CS229 Final Project: An AI approach to fighting financial crime using the UK companies register
-
Corporate informations are downloaded from Company `house, the UK companies registrar.
-
Data from companies is of poor quality and required corrections: (i) names of countries are not standardized and sometimes name of cities or postcodes are entered instead. Use NLP to recognize countries names and clean-up the database. (ii) identical names of individuals and corporate entities are treated wrongly as separate entities in the Company House Database, requiring multiple searches to take place to correct this issue.
-
We convert the raw inputs of the model (nationality and status corporate/individual of the officers and the beneficial owners) for each corporate using a bag of words approach into a vector of size 492, representing (245 countries+ one unknown)* 2. We multiply by 2 to represent an individual officer and a corporate officer.

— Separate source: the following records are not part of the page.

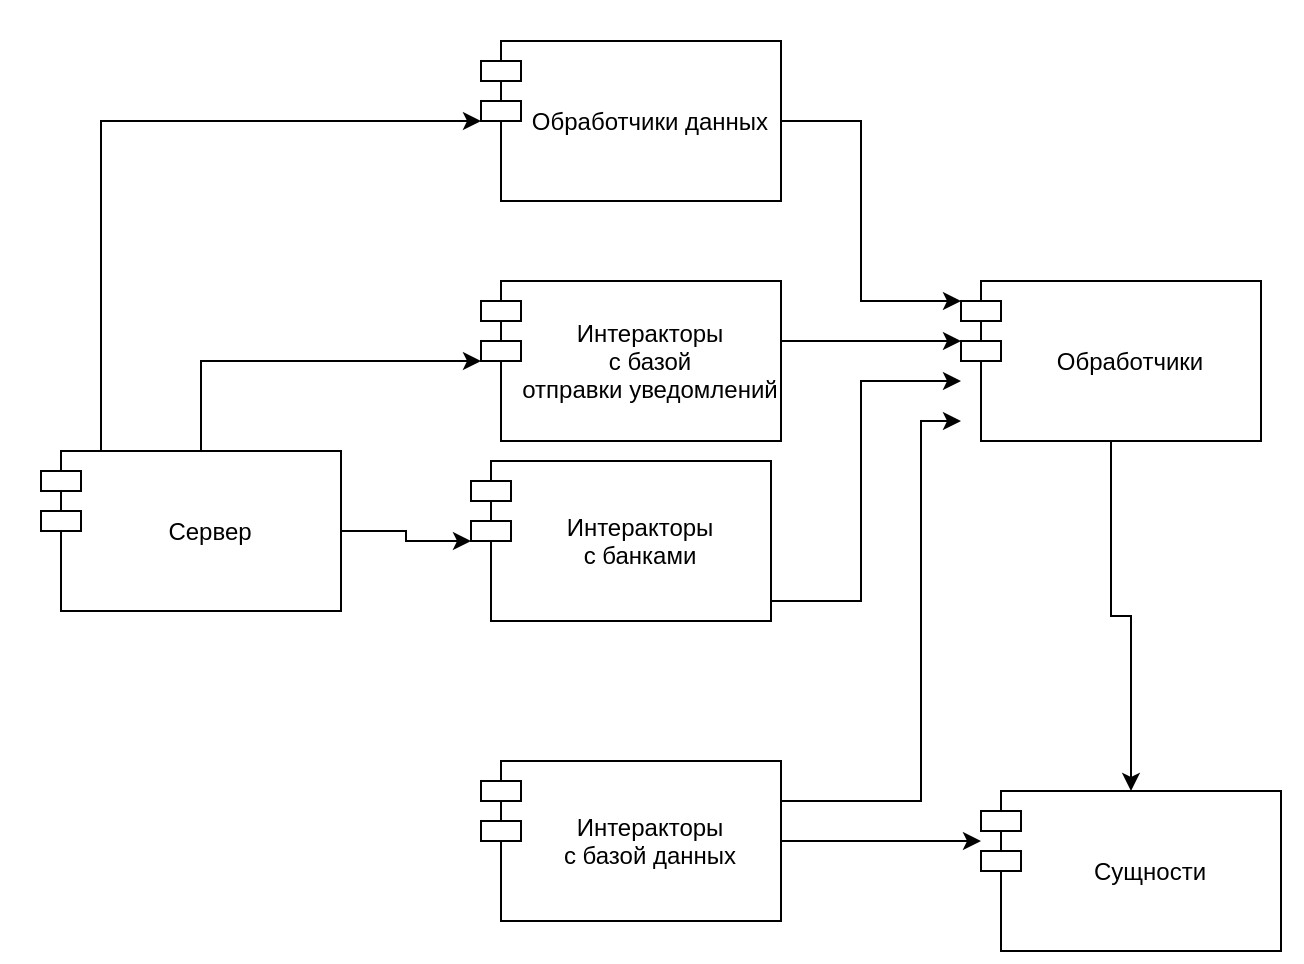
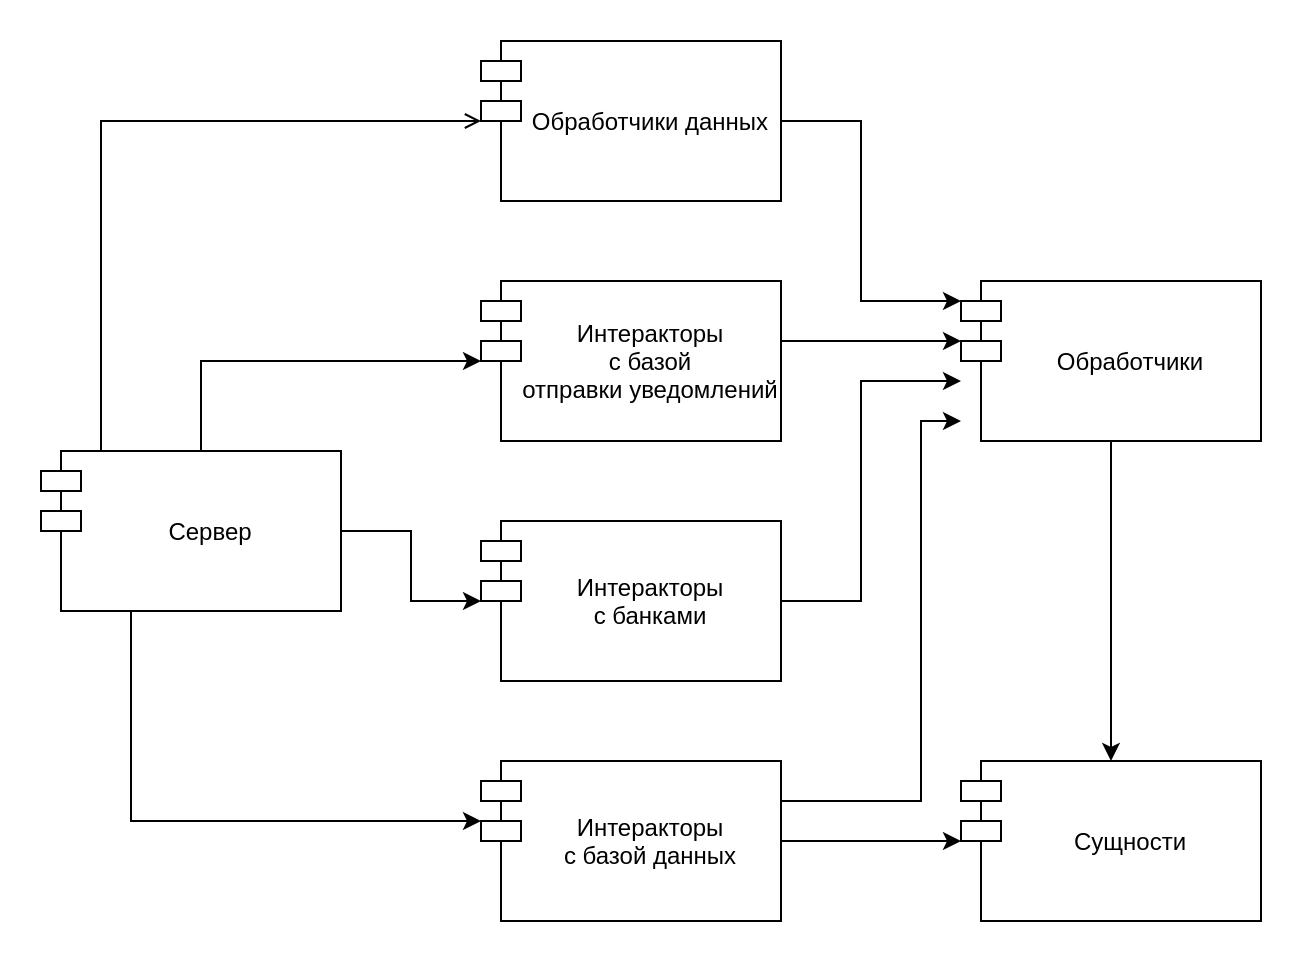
  <mxCell id="0" />
  <mxCell id="1" parent="0" />
  <mxCell id="2" style="edgeStyle=orthogonalEdgeStyle;rounded=0;orthogonalLoop=1;jettySize=auto;html=1;verticalAlign=middle;" parent="1" source="4" target="6" edge="1"><mxGeometry relative="1" as="geometry"><Array as="points"><mxPoint x="460" y="400" /><mxPoint x="460" y="210" /></Array></mxGeometry></mxCell>
  <mxCell id="3" style="edgeStyle=orthogonalEdgeStyle;rounded=0;orthogonalLoop=1;jettySize=auto;html=1;verticalAlign=middle;" parent="1" source="4" target="7" edge="1"><mxGeometry relative="1" as="geometry"><Array as="points"><mxPoint x="530" y="430" /><mxPoint x="530" y="430" /></Array></mxGeometry></mxCell>
  <mxCell id="4" value="Интеракторы &#10;с базой данных" style="shape=module;align=left;spacingLeft=20;align=center;verticalAlign=middle;" parent="1" vertex="1"><mxGeometry x="240" y="380" width="150" height="80" as="geometry" /></mxCell>
  <mxCell id="5" style="edgeStyle=orthogonalEdgeStyle;rounded=0;orthogonalLoop=1;jettySize=auto;html=1;entryX=0.5;entryY=0;entryDx=0;entryDy=0;verticalAlign=middle;" parent="1" source="6" target="7" edge="1"><mxGeometry relative="1" as="geometry" /></mxCell>
  <mxCell id="6" value="Обработчики" style="shape=module;align=left;spacingLeft=20;align=center;verticalAlign=middle;" parent="1" vertex="1"><mxGeometry x="480" y="140" width="150" height="80" as="geometry" /></mxCell>
- <mxCell id="7" value="Сущности" style="shape=module;align=left;spacingLeft=20;align=center;verticalAlign=middle;" parent="1" vertex="1"><mxGeometry x="490" y="395" width="150" height="80" as="geometry" /></mxCell>
+ <mxCell id="7" value="Сущности" style="shape=module;align=left;spacingLeft=20;align=center;verticalAlign=middle;" parent="1" vertex="1"><mxGeometry x="480" y="380" width="150" height="80" as="geometry" /></mxCell>
  <mxCell id="8" style="edgeStyle=orthogonalEdgeStyle;rounded=0;orthogonalLoop=1;jettySize=auto;html=1;verticalAlign=middle;" parent="1" source="9" target="6" edge="1"><mxGeometry relative="1" as="geometry"><Array as="points"><mxPoint x="430" y="60" /><mxPoint x="430" y="150" /></Array></mxGeometry></mxCell>
  <mxCell id="9" value="Обработчики данных" style="shape=module;align=left;spacingLeft=20;align=center;verticalAlign=middle;" parent="1" vertex="1"><mxGeometry x="240" y="20" width="150" height="80" as="geometry" /></mxCell>
  <mxCell id="10" style="edgeStyle=orthogonalEdgeStyle;rounded=0;orthogonalLoop=1;jettySize=auto;html=1;verticalAlign=middle;" parent="1" source="11" target="6" edge="1"><mxGeometry relative="1" as="geometry"><Array as="points"><mxPoint x="430" y="300" /><mxPoint x="430" y="190" /></Array></mxGeometry></mxCell>
- <mxCell id="11" value="Интеракторы &#10;с банками" style="shape=module;align=left;spacingLeft=20;align=center;verticalAlign=middle;" parent="1" vertex="1"><mxGeometry x="235" y="230" width="150" height="80" as="geometry" /></mxCell>
+ <mxCell id="11" value="Интеракторы &#10;с банками" style="shape=module;align=left;spacingLeft=20;align=center;verticalAlign=middle;" parent="1" vertex="1"><mxGeometry x="240" y="260" width="150" height="80" as="geometry" /></mxCell>
  <mxCell id="12" style="edgeStyle=orthogonalEdgeStyle;rounded=0;orthogonalLoop=1;jettySize=auto;html=1;verticalAlign=middle;" parent="1" source="13" target="6" edge="1"><mxGeometry relative="1" as="geometry"><Array as="points"><mxPoint x="440" y="170" /><mxPoint x="440" y="170" /></Array></mxGeometry></mxCell>
  <mxCell id="13" value="Интеракторы &#10;с базой &#10;отправки уведомлений" style="shape=module;align=left;spacingLeft=20;align=center;verticalAlign=middle;" parent="1" vertex="1"><mxGeometry x="240" y="140" width="150" height="80" as="geometry" /></mxCell>
  <mxCell id="14" style="edgeStyle=orthogonalEdgeStyle;rounded=0;orthogonalLoop=1;jettySize=auto;html=1;verticalAlign=middle;" parent="1" source="18" target="11" edge="1"><mxGeometry relative="1" as="geometry" /></mxCell>
+ <mxCell id="15" style="edgeStyle=orthogonalEdgeStyle;rounded=0;orthogonalLoop=1;jettySize=auto;html=1;verticalAlign=middle;" parent="1" source="18" target="4" edge="1"><mxGeometry relative="1" as="geometry"><Array as="points"><mxPoint x="65" y="410" /></Array></mxGeometry></mxCell>
  <mxCell id="16" style="edgeStyle=orthogonalEdgeStyle;rounded=0;orthogonalLoop=1;jettySize=auto;html=1;verticalAlign=middle;" parent="1" source="18" target="13" edge="1"><mxGeometry relative="1" as="geometry"><Array as="points"><mxPoint x="100" y="180" /></Array></mxGeometry></mxCell>
- <mxCell id="17" style="edgeStyle=orthogonalEdgeStyle;rounded=0;orthogonalLoop=1;jettySize=auto;html=1;verticalAlign=middle;" parent="1" source="18" target="9" edge="1"><mxGeometry relative="1" as="geometry"><Array as="points"><mxPoint x="50" y="60" /></Array></mxGeometry></mxCell>
+ <mxCell id="17" style="edgeStyle=orthogonalEdgeStyle;rounded=0;orthogonalLoop=1;jettySize=auto;html=1;verticalAlign=middle;endArrow=open;" parent="1" source="18" target="9" edge="1"><mxGeometry relative="1" as="geometry"><Array as="points"><mxPoint x="50" y="60" /></Array></mxGeometry></mxCell>
  <mxCell id="18" value="Сервер" style="shape=module;align=left;spacingLeft=20;align=center;verticalAlign=middle;" parent="1" vertex="1"><mxGeometry x="20" y="225" width="150" height="80" as="geometry" /></mxCell>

Given the number of countries, we also created two other vectors: (i) a vector with regions and also included the European Union list of tax havens (American Samoa, Belize, Dominica, Fiji, Guam, Marshall Islands, Oman, Samoa, Trinidad and Tobago, United Arab Emirates, Vanuatu, US Virgin Islands the "Blacklist") as at 17 May 2019: https://ec.europa.eu/taxation_customs/sites/taxation/files/eu_list_update_17_05_2019_en.pdf (ii) a vector with a mix of regions and individual countries (aggregating Africa, Antarctica, North America, South America, Asia, other Oceania and Middle-East), and providing detailed countries for Europe, Eastern Europe and Central Asia, and Caribbean.
-
Using Snorkel, we created four labeling functions and generated the final label for each data point.
-
The dataset has been split between train 90%, dev 5%, and test 5%.
-
The following models have been applied on the train and dev datasets. -SVM: sigmoid, gaussian, 5th and 10th degree polynomial kernels -Logistic regression -NN: containing just fully connected layers with 2, 5 and 10 hidden layers -CNN: LeNet-5 variation for 1D data
-
The most promising models were CNN, 2 hidden layers NN and SVM/Logistic regression
-
Discussion and conclusion We could show that a model can detect patterns in the data indicating companies andlimited partnerships more likely to be involved in money-laundering using the residence and legalpersonality (individual or corporate) of its officers and beneficial owners.